Like YouGov, there is no filtering or weighting by likelihood to vote. This is something that should in theory help Labour - filtering by turnout normally increases the reported Conservative vote, since their supporters invariably say they are more likely to vote. However, our only real point of comparison is the only regular UK online pollster, YouGov - they don't filter by likelihood to vote, and it doesn't seem to produce figures that are kinder to Labour. As I've suggested before, perhaps its because the lack of an interviewer effect means people are happier to say they won't vote if they really won't, or perhaps the sort of people who don't vote don't join internet panels.
Finally we get to the question of weighting. AngusReid are weighting by the normal demographics, plus newspaper readership, and by recalled 2005 vote.
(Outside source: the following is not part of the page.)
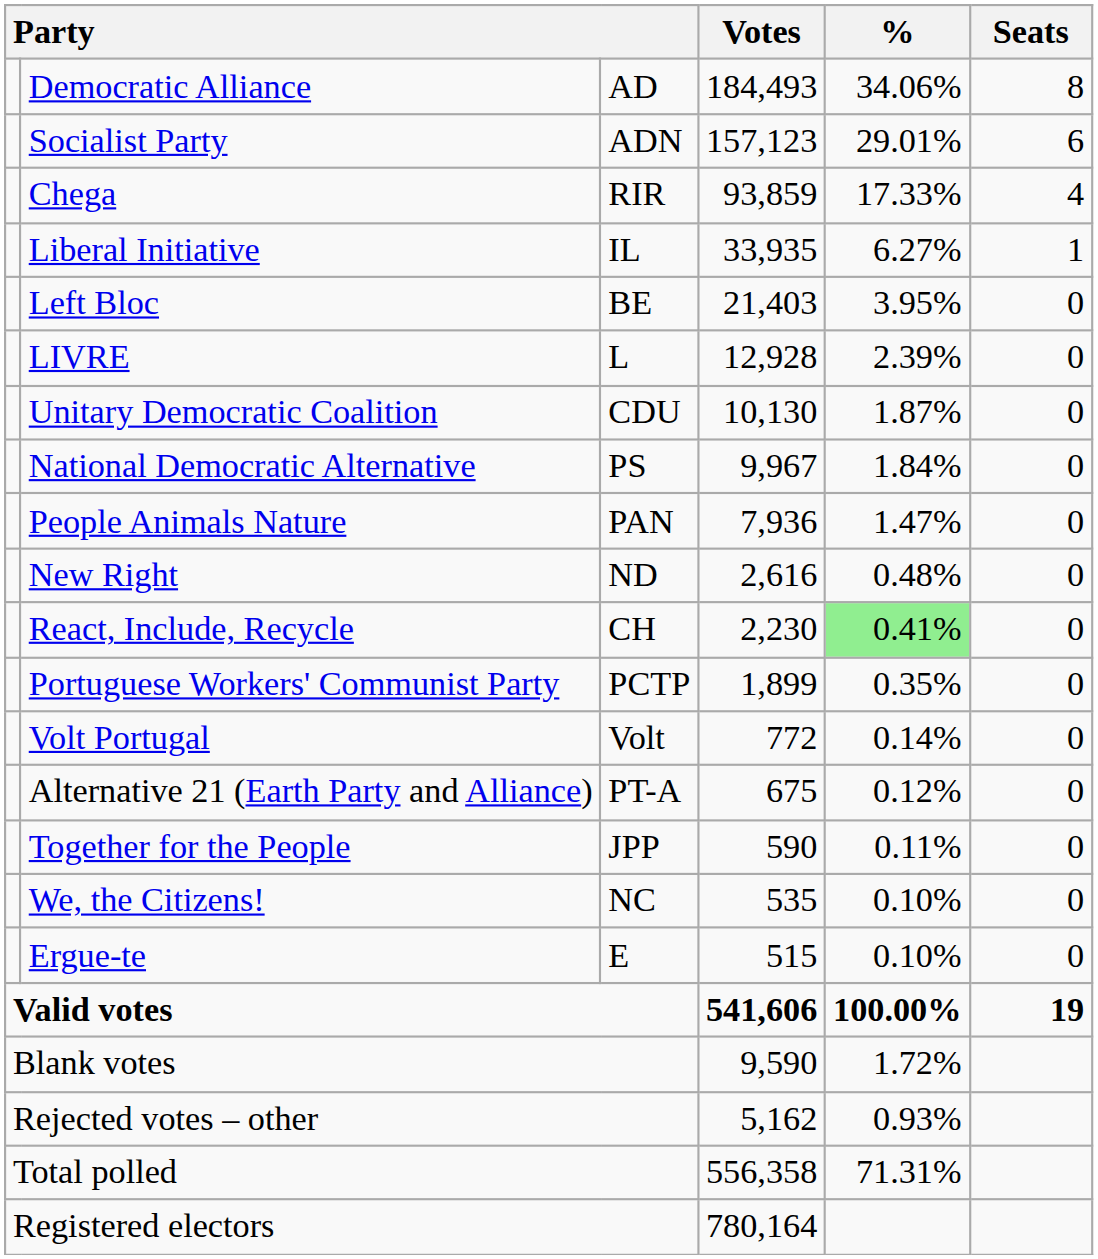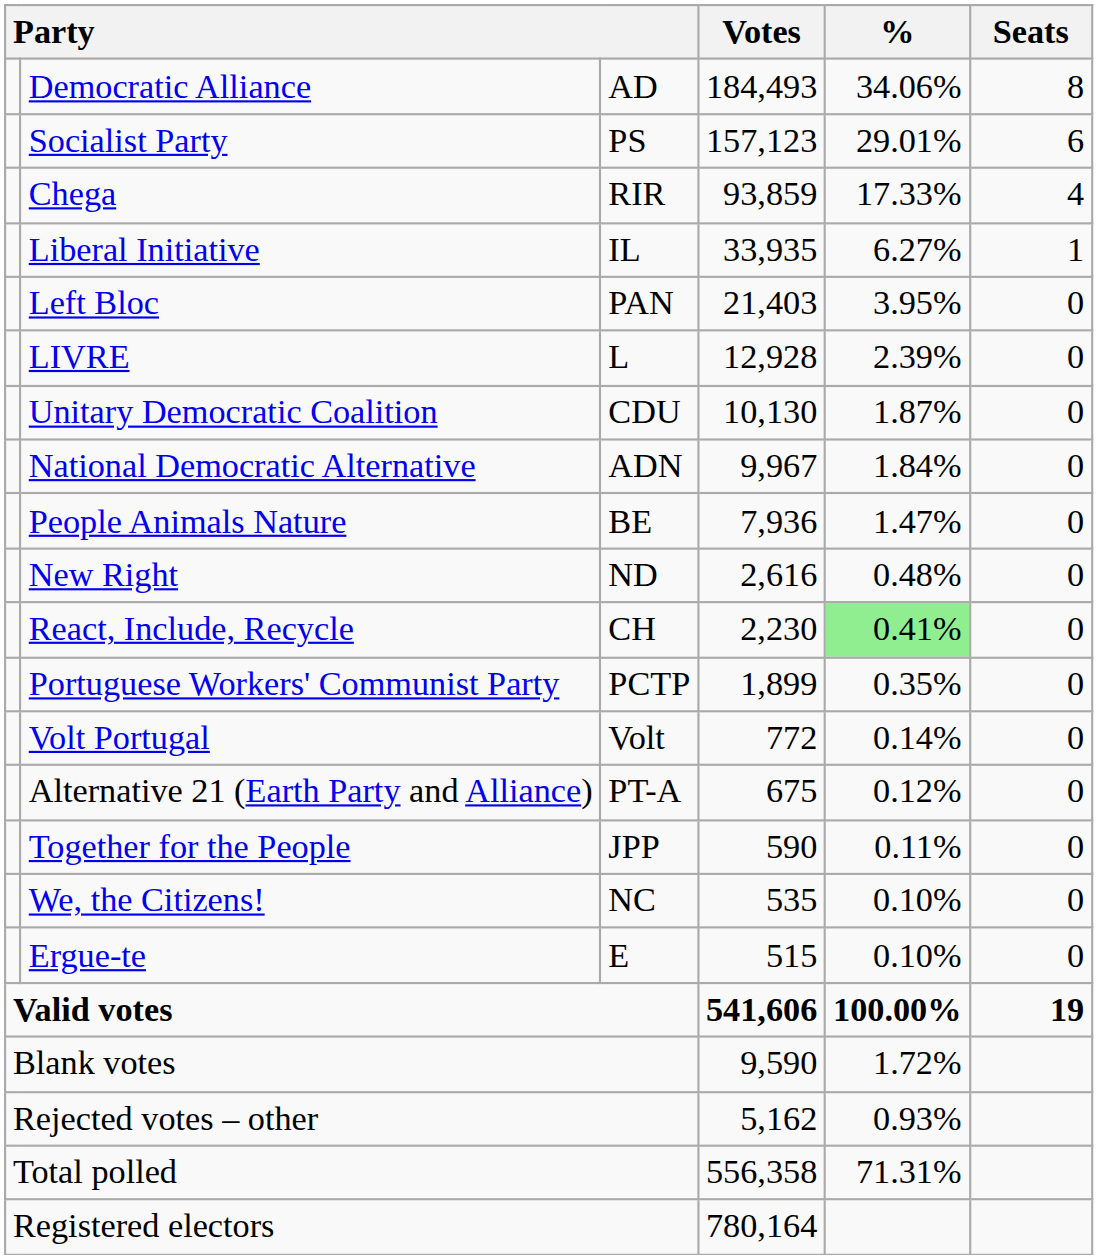Socialist Party | column 3: ADN -> PS
Left Bloc | column 3: BE -> PAN
National Democratic Alternative | column 3: PS -> ADN
People Animals Nature | column 3: PAN -> BE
There is no adjustment for false recall - they weight to the actual shares of the vote in 2005, which they have found to work in the past in Canada (where they do indeed have a good record).
Intuitively this may seem right... but no other UK pollsters do it because of false recall. Evidence from panel studies shows that people do not accurately report their past voting. There are various explanations for this: people are embarrassed to say they didn't bother to vote, so give the party they would have voted for; people who voted tactically give their first preference, rather than the party they put an X next too; people saying the party they wish they'd voted for with hindsight. Whatever the reasons, there is broad concensus amongst British pollsters that false recall means more people claim to have voted Labour than actually did, and invariably fewer people report having voted Lib Dem than actually did. I discuss it at (slightly) greater length here.
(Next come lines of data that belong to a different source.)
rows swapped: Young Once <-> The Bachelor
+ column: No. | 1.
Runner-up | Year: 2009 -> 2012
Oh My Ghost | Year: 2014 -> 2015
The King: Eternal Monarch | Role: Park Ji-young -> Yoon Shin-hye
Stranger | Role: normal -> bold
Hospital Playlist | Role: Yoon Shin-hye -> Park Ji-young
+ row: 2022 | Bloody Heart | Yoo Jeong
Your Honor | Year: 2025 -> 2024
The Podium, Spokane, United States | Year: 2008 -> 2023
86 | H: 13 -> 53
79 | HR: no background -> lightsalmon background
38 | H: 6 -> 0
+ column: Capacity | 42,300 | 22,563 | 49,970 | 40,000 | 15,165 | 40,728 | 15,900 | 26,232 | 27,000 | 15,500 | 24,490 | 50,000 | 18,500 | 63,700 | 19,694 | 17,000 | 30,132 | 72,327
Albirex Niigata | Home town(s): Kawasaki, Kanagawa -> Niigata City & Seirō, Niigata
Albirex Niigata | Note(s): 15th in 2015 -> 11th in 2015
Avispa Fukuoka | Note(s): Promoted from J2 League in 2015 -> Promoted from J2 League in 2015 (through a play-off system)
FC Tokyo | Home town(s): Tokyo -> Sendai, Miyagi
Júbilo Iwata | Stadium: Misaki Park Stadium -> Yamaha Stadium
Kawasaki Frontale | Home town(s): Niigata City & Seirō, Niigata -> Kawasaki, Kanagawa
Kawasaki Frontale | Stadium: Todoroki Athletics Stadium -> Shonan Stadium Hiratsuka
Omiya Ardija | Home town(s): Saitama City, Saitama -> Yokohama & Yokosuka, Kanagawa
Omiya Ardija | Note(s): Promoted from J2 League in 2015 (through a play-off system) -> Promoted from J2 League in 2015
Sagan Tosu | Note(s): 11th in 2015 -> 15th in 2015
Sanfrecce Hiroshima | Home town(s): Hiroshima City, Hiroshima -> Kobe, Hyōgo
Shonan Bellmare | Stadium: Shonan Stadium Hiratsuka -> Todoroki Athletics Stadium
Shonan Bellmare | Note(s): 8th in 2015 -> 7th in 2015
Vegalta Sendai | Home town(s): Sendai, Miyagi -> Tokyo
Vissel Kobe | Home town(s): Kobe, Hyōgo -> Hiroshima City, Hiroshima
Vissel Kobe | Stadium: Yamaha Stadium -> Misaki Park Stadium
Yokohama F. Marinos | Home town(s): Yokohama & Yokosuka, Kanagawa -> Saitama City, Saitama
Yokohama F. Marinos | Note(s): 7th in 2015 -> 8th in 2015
The lessons pollsters draw from this are different - ICM, Populus and ComRes adjust their past vote weighting targets to account for false recall. MORI take the view that false recall makes past vote entirely unsuitable for weighting. Putting aside the theory, here's what it means in practice. Below is the recalled 2005 past vote from the pollsters who provide it (YouGov weight by party ID instead so we cannot compare to them). I've also shown it repercentaged to exclude the don't knows and won't votes.
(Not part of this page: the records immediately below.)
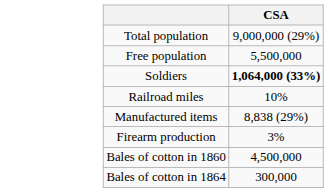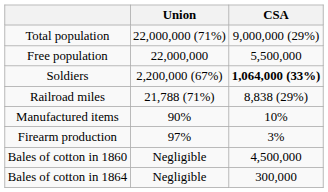+ column: Union | 22,000,000 (71%) | 22,000,000 | 2,200,000 (67%) | 21,788 (71%) | 90% | 97% | Negligible | Negligible
Railroad miles | CSA: 10% -> 8,838 (29%)
Manufactured items | CSA: 8,838 (29%) -> 10%
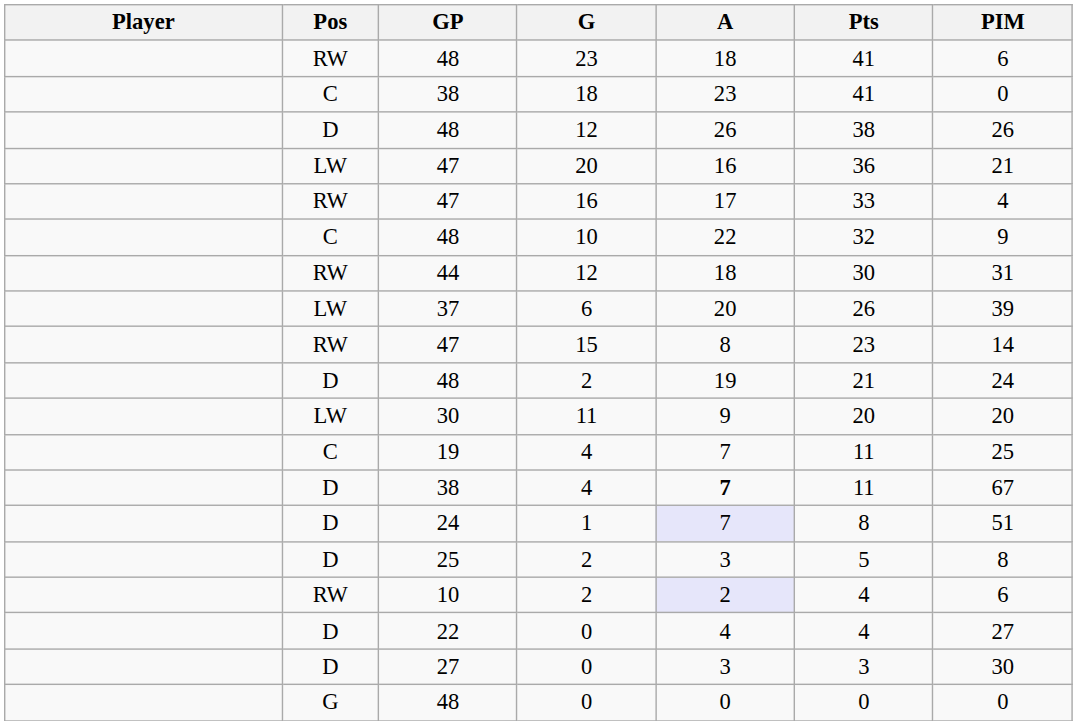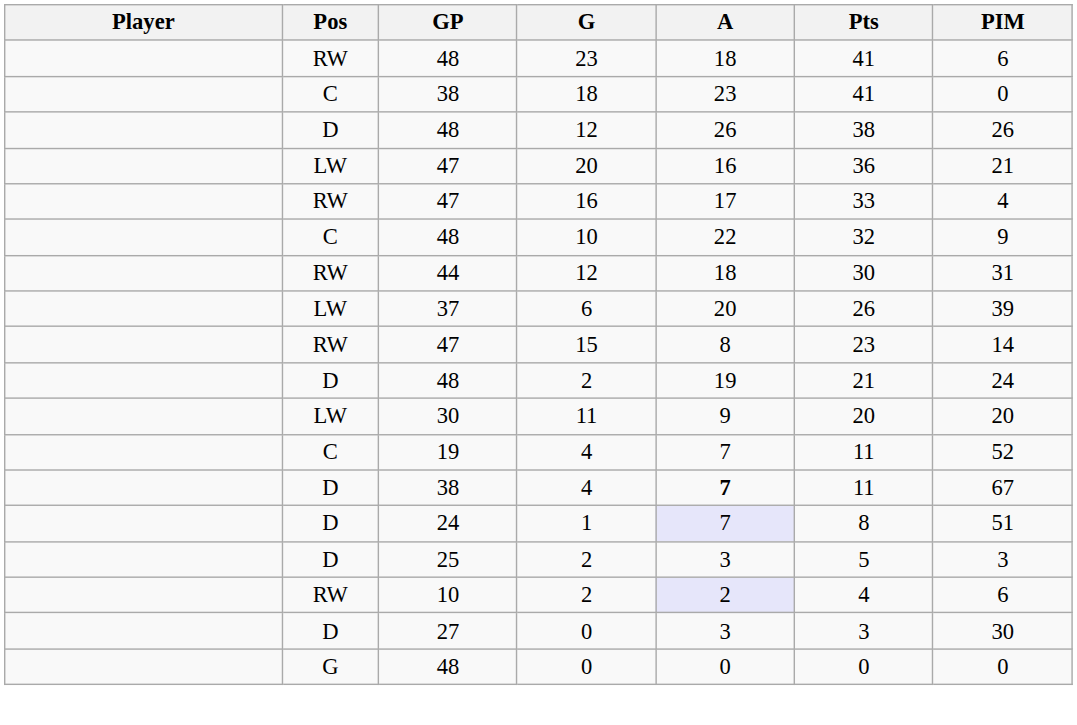19 / 4 | PIM: 25 -> 52
25 / 2 | PIM: 8 -> 3
- row: D | 22 | 0 | 4 | 4 | 27
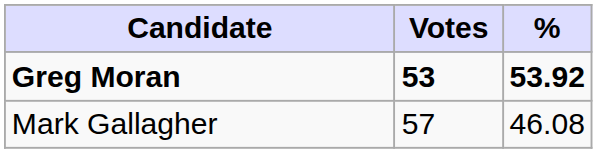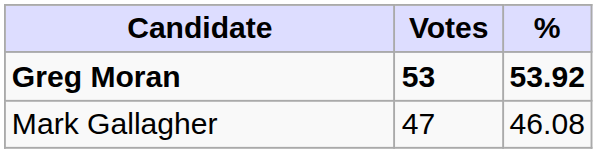Mark Gallagher | Votes: 57 -> 47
ICM: CON 19%, LAB 23%, LDEM 13%, Others 5%, DNV 32%, Ref & DK 8%. Repercentaged - CON 33%, LAB 38%, LDEM 22%
Populus: CON 19%, LAB 22%, LDEM 12%, Others 5%, DNV 35%, Ref & DK 7% Repercentaged - CON 33%, LAB 38%, LDEM 21%
ComRes: CON 18%, LAB 21%, LDEM 12%, Others 5%, DNV 35%, Ref & DK 10% Repercentaged - CON 32%, LAB 38%, LDEM 21%
Ipsos MORI: CON 20%, LAB 28%, LDEM 10%, Others 6%, DNV 27%, Ref & DK 10% Repercentaged - CON 32%, LAB 43%, LDEM 16%
Angus Reid: CON 25%, LAB 26%, LDEM 17%, Others 5%, DNV 26%, Ref & DK n/a Repercentaged - CON 34%, LAB 36%, LDEM 23%
As you can see ICM, Populus and ComRes have very close figures indeed. MORI do not weight by past vote, and hence their sample has a much higher proportion of people saying they voted Labour in 2005 (though without weighting by these figures, MORI's past vote figures to vary from month to month). Evidently Angus Reid are weighting Labour to a lower level of support than the other pollsters, and weighting the Liberal Democrats and Conservatives to a higher level.
The figures aren't necessarily directly comparable, since we don't know whether there is the same level of false recall in a telephone survey using live interviewers, and an internet survey with no interviewer effect - for example, if some of false recall is a social desirability bias against admitting to not voting, it may be smaller when people are asked online. Prima facie though we should expect their figures to show a lower level of Labour support and a higher level of support for the Liberal Democrats than some of their rivals. Whether that happens in reality, of course, remains to be seen.